Footwear, Weight, and Climate
For most people, the explanation is far more straightforward. Open-backed shoes like sandals, flip-flops, and mules allow your heel pad to expand sideways with each step, stretching the skin beyond what it can handle. Friction from the back rim of shoes makes it worse. The Mayo Clinic identifies open-heel footwear, obesity, and cold, dry air as three of the biggest risk factors.
Excess body weight increases the force pushing your heel pad outward against the skin with every step. Standing on hard surfaces for long hours has a similar effect. People who work in retail, healthcare, food service, or warehousing tend to develop heel cracks at higher rates for this reason. And during winter months, low humidity pulls moisture from skin faster than it can be replaced, which is why many people notice their heels are worst between November and March.

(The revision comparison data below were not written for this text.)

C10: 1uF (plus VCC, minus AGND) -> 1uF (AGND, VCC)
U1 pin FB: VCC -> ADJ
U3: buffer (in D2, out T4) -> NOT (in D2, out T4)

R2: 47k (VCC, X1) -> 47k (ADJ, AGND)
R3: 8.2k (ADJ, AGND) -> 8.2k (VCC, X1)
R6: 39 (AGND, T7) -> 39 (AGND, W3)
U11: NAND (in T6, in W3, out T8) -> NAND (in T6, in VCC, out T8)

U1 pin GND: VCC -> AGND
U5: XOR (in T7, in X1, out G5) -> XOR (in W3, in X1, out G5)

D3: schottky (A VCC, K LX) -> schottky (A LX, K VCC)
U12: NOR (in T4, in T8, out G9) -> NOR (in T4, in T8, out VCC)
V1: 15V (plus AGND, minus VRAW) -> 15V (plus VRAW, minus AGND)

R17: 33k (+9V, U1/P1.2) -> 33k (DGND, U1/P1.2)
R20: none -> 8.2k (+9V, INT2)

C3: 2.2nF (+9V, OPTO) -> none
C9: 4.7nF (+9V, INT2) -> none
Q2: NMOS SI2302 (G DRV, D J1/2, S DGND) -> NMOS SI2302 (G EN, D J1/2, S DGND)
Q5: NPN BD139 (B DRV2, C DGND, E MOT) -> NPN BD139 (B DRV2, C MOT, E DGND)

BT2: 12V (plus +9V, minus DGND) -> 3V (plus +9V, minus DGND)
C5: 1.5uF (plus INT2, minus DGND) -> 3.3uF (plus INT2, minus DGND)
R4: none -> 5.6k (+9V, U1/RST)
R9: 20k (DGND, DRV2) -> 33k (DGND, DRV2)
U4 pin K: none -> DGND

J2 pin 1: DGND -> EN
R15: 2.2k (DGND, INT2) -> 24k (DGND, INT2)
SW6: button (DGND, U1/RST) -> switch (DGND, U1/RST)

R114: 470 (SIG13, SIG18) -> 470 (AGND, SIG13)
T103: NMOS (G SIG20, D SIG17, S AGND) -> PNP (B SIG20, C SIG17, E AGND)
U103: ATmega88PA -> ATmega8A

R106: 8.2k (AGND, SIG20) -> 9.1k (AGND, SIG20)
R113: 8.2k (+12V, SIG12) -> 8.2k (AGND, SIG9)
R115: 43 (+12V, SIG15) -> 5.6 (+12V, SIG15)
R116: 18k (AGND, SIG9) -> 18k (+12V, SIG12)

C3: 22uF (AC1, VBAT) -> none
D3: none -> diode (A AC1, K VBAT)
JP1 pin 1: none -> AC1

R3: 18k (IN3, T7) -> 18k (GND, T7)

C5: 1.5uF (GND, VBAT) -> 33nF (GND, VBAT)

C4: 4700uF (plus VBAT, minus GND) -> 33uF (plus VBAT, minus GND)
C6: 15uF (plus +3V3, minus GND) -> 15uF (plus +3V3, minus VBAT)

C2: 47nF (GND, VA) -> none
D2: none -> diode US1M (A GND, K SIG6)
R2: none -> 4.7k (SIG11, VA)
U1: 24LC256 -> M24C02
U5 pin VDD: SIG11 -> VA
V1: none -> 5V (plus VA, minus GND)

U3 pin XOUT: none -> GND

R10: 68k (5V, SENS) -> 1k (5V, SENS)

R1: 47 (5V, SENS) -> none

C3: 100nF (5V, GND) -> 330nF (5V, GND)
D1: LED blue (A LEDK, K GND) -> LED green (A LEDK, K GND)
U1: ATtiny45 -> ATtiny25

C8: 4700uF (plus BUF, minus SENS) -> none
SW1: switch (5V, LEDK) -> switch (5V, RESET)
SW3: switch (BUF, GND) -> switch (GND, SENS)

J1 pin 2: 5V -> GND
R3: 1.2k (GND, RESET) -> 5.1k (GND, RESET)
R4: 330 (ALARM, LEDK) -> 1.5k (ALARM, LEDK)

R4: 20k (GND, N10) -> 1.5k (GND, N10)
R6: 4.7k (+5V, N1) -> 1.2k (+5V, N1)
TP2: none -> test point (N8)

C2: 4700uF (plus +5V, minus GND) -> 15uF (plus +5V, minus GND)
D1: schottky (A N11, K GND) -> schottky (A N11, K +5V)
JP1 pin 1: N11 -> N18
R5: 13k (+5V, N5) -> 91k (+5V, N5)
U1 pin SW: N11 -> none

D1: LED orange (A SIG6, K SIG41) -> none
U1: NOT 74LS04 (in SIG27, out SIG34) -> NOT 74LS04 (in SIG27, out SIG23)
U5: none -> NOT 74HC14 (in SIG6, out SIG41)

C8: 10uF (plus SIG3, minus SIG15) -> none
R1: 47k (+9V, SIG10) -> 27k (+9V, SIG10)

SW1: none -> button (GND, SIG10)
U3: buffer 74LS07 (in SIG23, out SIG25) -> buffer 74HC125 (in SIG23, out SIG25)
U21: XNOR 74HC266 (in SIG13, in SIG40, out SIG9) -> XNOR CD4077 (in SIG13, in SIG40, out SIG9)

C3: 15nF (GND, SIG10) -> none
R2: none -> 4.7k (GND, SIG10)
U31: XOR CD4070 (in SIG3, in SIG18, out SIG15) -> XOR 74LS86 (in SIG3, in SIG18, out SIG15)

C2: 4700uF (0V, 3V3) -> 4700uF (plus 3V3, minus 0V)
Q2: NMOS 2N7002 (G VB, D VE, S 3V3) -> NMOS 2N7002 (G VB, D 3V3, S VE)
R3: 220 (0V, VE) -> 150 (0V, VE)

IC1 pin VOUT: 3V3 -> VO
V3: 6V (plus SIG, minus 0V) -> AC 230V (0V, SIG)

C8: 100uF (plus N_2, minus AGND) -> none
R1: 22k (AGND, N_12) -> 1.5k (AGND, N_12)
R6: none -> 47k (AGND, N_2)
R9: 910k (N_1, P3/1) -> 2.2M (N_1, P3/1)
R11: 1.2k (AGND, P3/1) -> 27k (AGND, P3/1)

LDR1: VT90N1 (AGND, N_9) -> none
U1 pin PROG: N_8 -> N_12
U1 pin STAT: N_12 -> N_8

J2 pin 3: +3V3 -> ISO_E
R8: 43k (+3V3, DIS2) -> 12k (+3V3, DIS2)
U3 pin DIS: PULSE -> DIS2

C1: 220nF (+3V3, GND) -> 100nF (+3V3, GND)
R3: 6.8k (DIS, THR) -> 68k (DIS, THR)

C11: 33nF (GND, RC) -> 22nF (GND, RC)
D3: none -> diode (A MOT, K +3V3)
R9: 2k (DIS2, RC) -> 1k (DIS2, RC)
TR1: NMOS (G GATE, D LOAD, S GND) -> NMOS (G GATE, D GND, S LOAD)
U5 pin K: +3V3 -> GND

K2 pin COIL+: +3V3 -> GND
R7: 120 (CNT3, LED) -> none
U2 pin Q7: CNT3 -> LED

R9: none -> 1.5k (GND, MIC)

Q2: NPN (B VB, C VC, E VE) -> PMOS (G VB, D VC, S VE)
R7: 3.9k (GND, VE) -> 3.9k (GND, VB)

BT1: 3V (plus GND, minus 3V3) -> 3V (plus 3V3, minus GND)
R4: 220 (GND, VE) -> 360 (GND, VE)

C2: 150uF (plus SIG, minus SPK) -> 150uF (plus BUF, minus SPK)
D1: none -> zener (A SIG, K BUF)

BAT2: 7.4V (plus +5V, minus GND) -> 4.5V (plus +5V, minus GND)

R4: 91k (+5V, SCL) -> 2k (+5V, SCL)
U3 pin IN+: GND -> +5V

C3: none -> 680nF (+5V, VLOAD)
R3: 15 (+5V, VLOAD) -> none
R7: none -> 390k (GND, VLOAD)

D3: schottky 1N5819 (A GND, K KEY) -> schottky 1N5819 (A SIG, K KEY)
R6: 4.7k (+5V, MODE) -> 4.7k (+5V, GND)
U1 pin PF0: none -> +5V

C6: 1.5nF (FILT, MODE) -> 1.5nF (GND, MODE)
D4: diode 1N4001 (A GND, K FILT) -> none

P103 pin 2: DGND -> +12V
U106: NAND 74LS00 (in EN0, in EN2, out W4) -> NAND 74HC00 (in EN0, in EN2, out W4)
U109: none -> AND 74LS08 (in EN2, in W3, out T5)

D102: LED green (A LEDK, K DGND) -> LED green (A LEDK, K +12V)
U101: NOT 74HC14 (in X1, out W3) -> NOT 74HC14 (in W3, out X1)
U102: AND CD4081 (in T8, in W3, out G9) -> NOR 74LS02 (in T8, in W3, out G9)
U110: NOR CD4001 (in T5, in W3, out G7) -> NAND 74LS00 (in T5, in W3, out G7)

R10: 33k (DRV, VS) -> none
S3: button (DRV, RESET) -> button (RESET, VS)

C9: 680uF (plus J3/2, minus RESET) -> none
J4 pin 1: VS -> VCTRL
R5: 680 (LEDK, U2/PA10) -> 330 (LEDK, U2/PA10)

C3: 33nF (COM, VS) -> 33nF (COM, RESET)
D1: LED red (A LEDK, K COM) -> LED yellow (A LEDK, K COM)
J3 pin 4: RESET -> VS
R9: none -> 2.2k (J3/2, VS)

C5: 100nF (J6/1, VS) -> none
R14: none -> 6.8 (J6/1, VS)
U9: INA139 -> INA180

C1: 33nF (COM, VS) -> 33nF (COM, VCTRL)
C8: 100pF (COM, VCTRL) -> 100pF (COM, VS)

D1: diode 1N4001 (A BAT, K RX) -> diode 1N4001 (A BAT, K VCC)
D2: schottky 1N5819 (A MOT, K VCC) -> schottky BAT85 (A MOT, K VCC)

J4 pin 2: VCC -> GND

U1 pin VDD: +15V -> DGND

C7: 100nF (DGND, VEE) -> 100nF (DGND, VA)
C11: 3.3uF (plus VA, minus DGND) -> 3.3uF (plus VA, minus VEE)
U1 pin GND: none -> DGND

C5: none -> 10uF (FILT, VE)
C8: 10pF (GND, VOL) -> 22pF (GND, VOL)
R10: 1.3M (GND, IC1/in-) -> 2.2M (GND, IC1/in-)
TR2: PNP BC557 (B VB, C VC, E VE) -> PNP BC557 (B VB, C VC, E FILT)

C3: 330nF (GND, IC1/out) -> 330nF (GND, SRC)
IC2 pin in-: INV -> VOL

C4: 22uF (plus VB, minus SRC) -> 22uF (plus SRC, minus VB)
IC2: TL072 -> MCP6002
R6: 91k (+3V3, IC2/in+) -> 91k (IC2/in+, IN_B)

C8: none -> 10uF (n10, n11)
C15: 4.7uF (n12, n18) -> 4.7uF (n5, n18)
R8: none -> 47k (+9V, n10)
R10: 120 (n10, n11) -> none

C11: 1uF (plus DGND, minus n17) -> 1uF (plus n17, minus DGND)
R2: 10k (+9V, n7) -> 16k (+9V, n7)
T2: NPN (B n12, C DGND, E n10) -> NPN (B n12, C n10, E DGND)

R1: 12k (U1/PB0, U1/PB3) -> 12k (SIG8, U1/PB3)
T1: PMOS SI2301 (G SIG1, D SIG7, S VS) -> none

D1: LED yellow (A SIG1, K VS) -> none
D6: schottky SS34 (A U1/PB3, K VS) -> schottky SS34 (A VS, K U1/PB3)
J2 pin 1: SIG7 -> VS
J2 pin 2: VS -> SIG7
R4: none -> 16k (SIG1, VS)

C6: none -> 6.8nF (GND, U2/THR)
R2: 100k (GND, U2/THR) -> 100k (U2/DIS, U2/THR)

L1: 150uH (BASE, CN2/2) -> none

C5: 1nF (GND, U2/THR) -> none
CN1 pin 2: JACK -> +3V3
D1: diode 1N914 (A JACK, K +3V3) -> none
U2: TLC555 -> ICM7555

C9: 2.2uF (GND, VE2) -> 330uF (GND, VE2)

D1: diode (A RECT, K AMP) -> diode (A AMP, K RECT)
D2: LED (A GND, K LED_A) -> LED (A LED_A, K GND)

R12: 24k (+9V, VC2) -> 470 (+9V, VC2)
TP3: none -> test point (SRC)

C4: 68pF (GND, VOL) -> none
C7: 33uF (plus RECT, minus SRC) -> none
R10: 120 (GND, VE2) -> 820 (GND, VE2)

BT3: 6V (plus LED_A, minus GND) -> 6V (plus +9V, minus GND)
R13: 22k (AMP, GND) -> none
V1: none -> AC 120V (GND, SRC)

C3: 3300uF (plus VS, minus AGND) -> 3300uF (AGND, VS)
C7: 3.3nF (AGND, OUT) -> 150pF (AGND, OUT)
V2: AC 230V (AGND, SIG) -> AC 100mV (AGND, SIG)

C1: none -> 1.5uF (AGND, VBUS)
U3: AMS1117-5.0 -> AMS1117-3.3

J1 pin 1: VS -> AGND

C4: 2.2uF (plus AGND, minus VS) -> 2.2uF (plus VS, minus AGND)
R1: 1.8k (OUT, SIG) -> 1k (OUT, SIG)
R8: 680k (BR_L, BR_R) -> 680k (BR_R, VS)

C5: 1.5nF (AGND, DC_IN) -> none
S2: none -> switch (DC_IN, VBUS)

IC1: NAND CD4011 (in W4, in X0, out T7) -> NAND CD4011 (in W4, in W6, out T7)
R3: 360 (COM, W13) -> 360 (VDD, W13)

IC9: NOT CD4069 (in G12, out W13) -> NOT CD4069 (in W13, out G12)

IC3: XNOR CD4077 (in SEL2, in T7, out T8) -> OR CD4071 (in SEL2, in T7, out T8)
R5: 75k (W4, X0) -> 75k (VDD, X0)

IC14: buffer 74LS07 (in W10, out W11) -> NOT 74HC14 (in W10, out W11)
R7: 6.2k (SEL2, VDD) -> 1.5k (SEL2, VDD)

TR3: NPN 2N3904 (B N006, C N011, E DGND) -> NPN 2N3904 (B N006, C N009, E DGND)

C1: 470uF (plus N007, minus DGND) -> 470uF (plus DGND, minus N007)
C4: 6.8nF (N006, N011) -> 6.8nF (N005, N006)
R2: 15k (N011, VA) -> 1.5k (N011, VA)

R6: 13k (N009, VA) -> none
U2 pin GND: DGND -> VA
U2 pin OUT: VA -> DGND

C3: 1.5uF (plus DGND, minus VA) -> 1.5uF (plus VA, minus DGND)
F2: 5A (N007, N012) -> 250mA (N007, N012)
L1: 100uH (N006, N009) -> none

How to Treat Cracked Heels at Home
The most effective ingredient for cracked heels is urea, a compound that does double duty: it breaks down hardened, dead skin while pulling moisture into the layers beneath. The concentration matters. Standard body lotions contain 5 to 10% urea at most, which isn’t enough for thick calluses. Products with 30% urea work well for moderate cracking. For severe, deeply fissured heels, podiatrists consider 40% urea the gold standard. At that concentration, it actively softens and dissolves the rigid tissue that’s splitting.
The best routine is to apply your urea cream right after a shower or bath, when skin is still slightly damp, then cover your feet with socks. Doing this nightly for two to three weeks typically produces noticeable results. Once the fissures have closed, you can step down to a lower concentration for maintenance.
Switching to closed-back shoes, using a pumice stone gently on damp skin once or twice a week, and running a humidifier in dry climates all help prevent recurrence. If your cracking is tied to an underlying condition like diabetes or hypothyroidism, treating that condition is essential. No amount of cream will fully resolve heel fissures if the root cause keeps drying out the skin from within.
Signs That Need Professional Attention
Most cracked heels respond to consistent home care within a few weeks. The situations that warrant a visit to a podiatrist or dermatologist include cracks that bleed regularly, signs of infection (warmth, swelling, redness spreading beyond the crack, or discharge), pain that limits your ability to walk, and cracking that persists despite weeks of proper moisturizing. If you have diabetes, peripheral artery disease, or a compromised immune system, it’s best to have even mild heel fissures assessed early rather than waiting for them to deepen.